Dodano: 18.03.2019 | 12:38

Na zdjęciu: W niedzielę, 10 marca odbyła się w Bydgoszczy Manifa. Na zgromadzeniu nie zabrakło m.in. tęczowych flag i wyrazów poparcia dla środowisk LGBT+.

Fot. Jakub Soboczyński.

Bydgoskie organizacje popierające dążenia środowiska LGBT+ wydały list otwarty, w którym wyraziły nadzieję, że deklaracja przyjęta przez władze Warszawy zostanie podpisana także w Bydgoszczy. Jednocześnie autorzy listu sprzeciwili się działaniom środowisk katolickich.

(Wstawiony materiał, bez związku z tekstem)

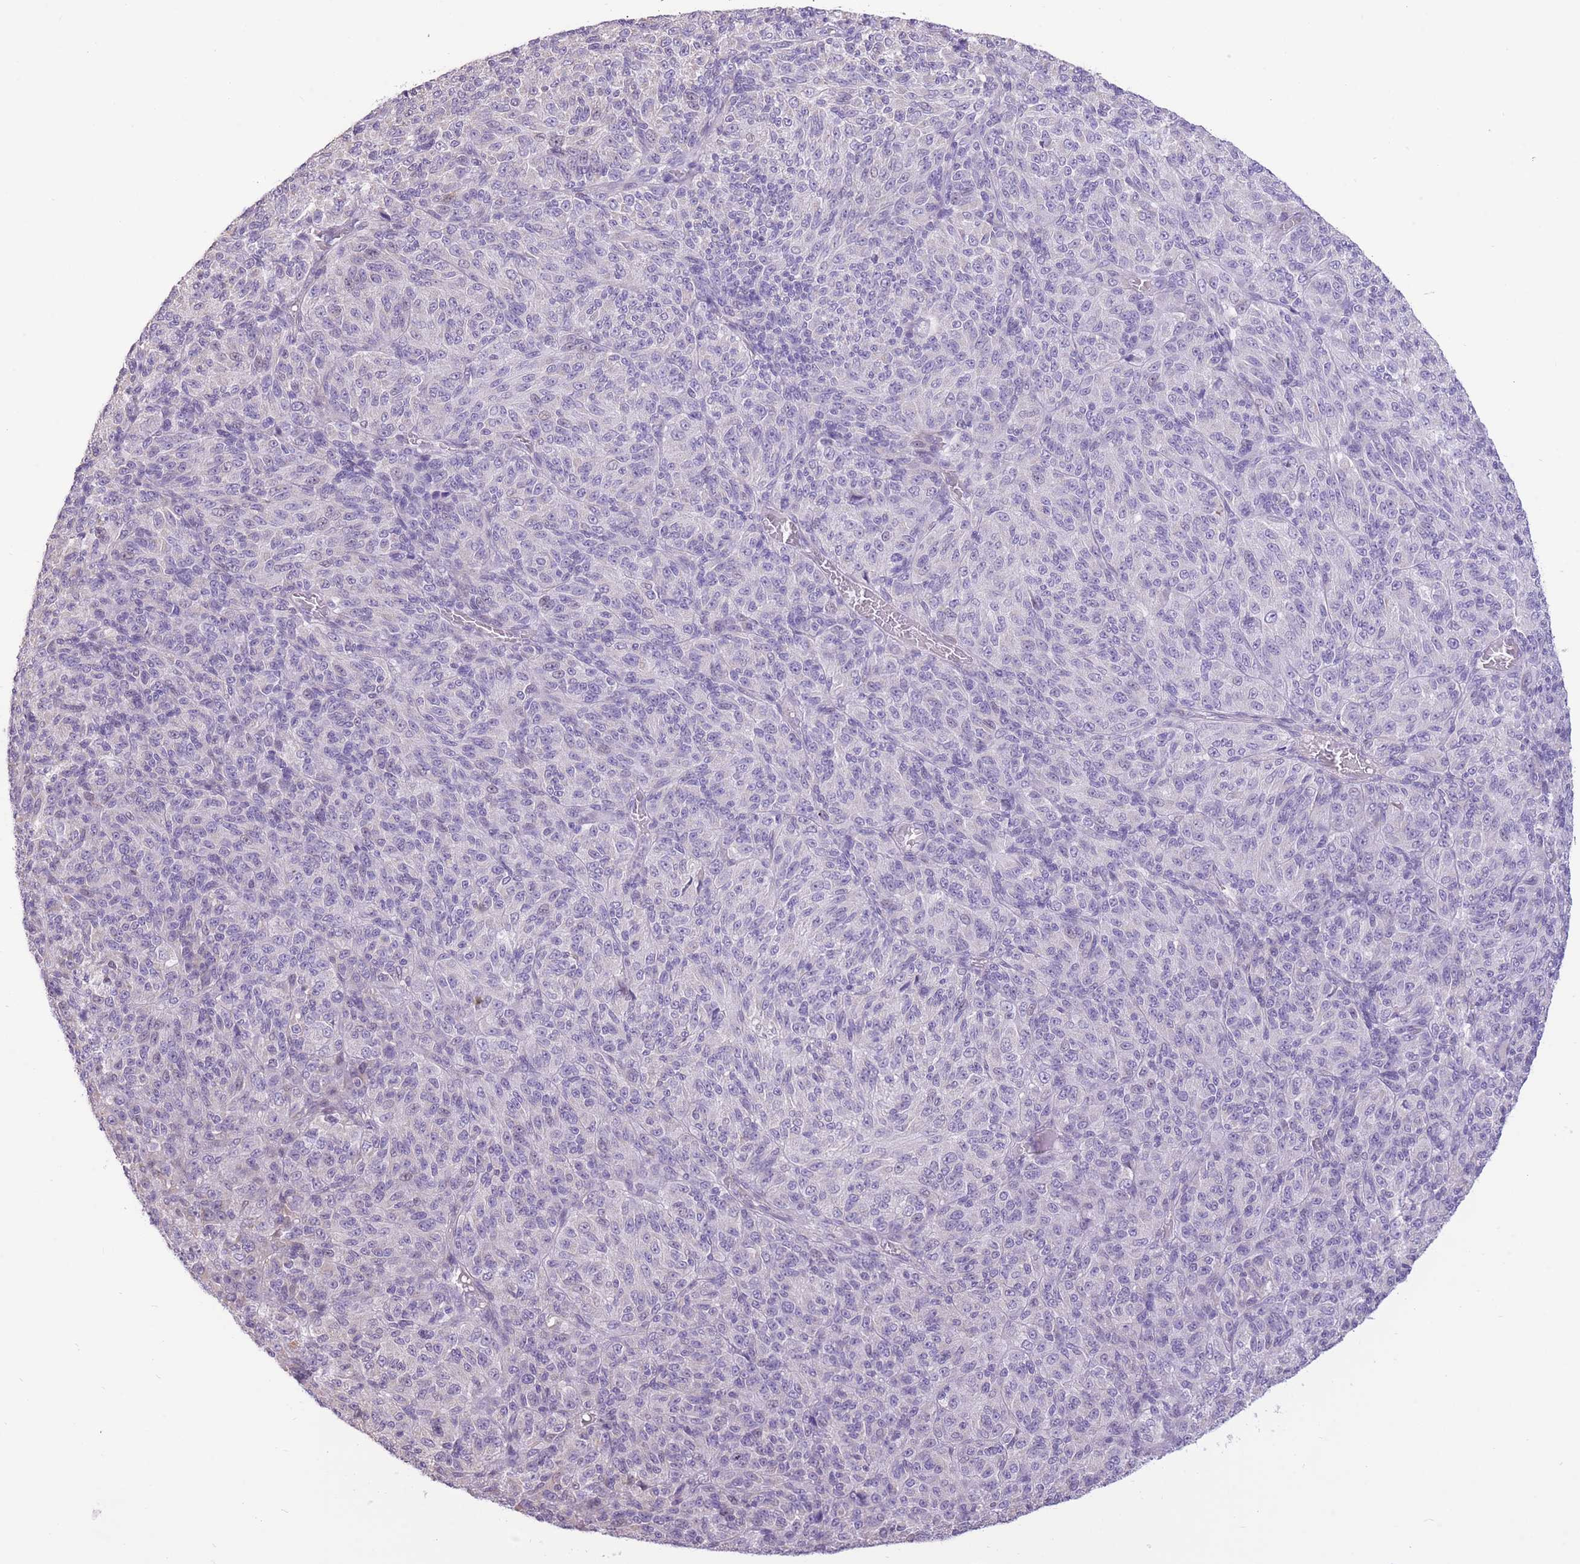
{"staining": {"intensity": "negative", "quantity": "none", "location": "none"}, "tissue": "melanoma", "cell_type": "Tumor cells", "image_type": "cancer", "snomed": [{"axis": "morphology", "description": "Malignant melanoma, Metastatic site"}, {"axis": "topography", "description": "Brain"}], "caption": "The image reveals no significant expression in tumor cells of melanoma.", "gene": "WDR70", "patient": {"sex": "female", "age": 56}}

Zarzewiem konfliktu jest podpisanie przez prezydenta Warszawy Rafała Trzaskowskiego deklaracji „Warszawska Polityka Miejska na rzecz społeczności LGBT+” – czyli społeczności lesbijek, gejów, osób biseksualnych, transpłciowych i transseksualnych, w tym także aseksualnych, interseksualnych i queer. Dokument wyraża konieczność wprowadzenia skutecznych działań antydyskryminacyjnych postulowanych przez środowiska równościowe. Sprzeciw prawicy wzbudziły przede wszystkim dwa punkty – „Wprowadzenie do stołecznych szkół „latarników” i wzmocnienie działań antyprzemocowych” oraz „Wprowadzenie edukacji antydyskryminacyjnej i seksualnej w każdej szkole, uwzględniającej kwestie tożsamości psychoseksualnej i identyfikacji płciowej, zgodnej ze standardami i wytycznymi Światowej Organizacji Zdrowia (WHO)”.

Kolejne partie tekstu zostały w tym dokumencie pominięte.